# Block violent content from TiVo Central and Showcase items



## Concerned Dad (Oct 14, 2006)

I just notice the "Meet DEXTER on SHOWTIME" bullet at the bottom of my Tivo Central screen.

There is disturbing graphic violence on this preview, which has been pushed onto my TiVo box without my request, and is viewable without regard to the Parental Control settings I have on my box.

While I realize that "advertising happens" and somebody at TiVo got paid to push this promo, I am pretty pissed off that TiVo doesn't include V-Chip ratings in such a clip so my kids would not see it.

Picture this:
My 9 year old wakes up early on Saturday morning to watch cartoons or whatever I have allowed under Parental Controls for TV-Youth. He flips on the TV, then hits the TiVo remote button. The very first screen that pops up is TiVo Central, and at the bottom of the list of functions is a gold colored star next to "Meet DEXTER on SHOWTIME". Sounds like a fun show to me! Let's watch. Oh, why is that guy slicing the man's face with a knife?

While it might be a cool show for consenting adults, there is absolutely no need for such an add to be run from the unprotected TiVo Central screen or Showcases options.

--Concerned Dad


----------



## Concerned Dad (Oct 14, 2006)

Now that I've found this crap, I want to delete it.


----------



## BlackBetty (Nov 6, 2004)

big deal. So what if your kid grows up to be a serial killer. At least you can blame the TiVo instead of your parenting.


----------



## Turtleboy (Mar 24, 2001)

If you enable kidzone do the promos still show up?


----------



## megazone (Mar 3, 2002)

Turtleboy said:


> If you enable kidzone do the promos still show up?


No, because with KidZone enabled you're locked into KZ Now Playing and you can't get to TiVo Central without the code to disable KZ.


----------



## seattlewendell (Jan 11, 2006)

So in other words "concerned dad" wasn't concerned enough to set up kidzone. Great job dad.


----------



## megazone (Mar 3, 2002)

seattlewendell said:


> So in other words "concerned dad" wasn't concerned enough to set up kidzone. Great job dad.

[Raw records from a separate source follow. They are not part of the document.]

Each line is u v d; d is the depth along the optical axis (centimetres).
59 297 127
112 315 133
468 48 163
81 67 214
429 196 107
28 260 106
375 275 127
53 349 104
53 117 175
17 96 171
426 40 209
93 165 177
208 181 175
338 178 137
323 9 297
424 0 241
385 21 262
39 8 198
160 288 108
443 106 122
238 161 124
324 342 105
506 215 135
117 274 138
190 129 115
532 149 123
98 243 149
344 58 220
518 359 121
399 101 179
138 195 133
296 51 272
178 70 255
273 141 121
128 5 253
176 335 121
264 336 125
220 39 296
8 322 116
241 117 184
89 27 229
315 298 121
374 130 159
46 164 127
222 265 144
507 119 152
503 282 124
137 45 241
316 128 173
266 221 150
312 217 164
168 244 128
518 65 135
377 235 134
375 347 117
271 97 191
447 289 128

Maybe he has an S3 - those don't have KZ yet. Next update will add it.


----------



## megazone (Mar 3, 2002)

Why are you posting this here? The R15 is NOT a TiVo.

EDIT: OK, the post this was in reply to was deleted, so it makes no sense now.


----------



## bidger (Mar 30, 2001)

megazone said:


> Why are you posting this here? The R15 is NOT a TiVo.


 

Did someone delete a post?


----------



## megazone (Mar 3, 2002)

bidger said:


> Did someone delete a post?


Yes - it was a post complaining about something on the R15 and calling people to complain to DTV - from a first time poster with 1 post.


----------